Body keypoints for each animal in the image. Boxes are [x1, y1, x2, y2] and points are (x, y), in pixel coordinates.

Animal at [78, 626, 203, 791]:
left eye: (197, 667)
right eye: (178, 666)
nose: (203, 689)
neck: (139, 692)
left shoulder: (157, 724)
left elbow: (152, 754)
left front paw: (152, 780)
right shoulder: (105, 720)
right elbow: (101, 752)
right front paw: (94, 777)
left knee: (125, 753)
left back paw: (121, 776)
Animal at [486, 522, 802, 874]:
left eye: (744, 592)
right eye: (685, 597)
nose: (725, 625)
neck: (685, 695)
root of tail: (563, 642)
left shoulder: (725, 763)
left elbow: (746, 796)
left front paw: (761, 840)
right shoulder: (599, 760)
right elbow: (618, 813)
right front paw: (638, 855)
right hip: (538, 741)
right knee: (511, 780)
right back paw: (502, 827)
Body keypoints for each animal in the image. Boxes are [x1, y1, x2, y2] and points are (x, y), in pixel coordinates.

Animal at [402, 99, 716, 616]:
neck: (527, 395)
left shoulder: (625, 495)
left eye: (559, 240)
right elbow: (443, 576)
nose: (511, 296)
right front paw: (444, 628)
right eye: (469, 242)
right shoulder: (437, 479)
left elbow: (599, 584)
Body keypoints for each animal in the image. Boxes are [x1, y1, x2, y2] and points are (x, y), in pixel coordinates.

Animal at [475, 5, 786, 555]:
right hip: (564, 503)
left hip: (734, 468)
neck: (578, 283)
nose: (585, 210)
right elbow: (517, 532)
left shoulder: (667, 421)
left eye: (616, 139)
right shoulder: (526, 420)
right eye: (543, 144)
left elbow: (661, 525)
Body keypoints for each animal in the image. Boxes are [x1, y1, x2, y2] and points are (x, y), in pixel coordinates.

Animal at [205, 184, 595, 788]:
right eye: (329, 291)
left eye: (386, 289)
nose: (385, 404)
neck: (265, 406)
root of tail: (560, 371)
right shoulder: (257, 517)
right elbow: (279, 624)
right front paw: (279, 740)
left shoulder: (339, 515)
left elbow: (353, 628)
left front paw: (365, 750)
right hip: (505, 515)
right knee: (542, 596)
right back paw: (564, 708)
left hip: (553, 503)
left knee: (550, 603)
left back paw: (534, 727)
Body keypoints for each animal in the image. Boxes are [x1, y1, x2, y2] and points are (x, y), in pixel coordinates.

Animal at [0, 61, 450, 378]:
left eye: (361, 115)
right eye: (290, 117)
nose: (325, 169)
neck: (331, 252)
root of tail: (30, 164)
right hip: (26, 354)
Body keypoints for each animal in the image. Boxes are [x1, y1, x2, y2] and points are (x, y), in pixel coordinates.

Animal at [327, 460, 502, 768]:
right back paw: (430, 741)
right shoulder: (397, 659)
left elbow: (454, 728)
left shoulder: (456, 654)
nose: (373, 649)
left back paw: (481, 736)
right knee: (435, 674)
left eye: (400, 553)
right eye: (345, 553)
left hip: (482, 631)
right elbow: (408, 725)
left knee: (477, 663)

________________________

# Task item:
For this task, copy every line of the material in which "shoulder" appears.

# Completed task:
left shoulder: (157, 724)
right shoulder: (105, 720)
left shoulder: (725, 763)
right shoulder: (599, 760)
left shoulder: (625, 495)
right shoulder: (437, 479)
left shoulder: (667, 421)
right shoulder: (526, 420)
right shoulder: (257, 517)
left shoulder: (339, 515)
right shoulder: (397, 659)
left shoulder: (456, 654)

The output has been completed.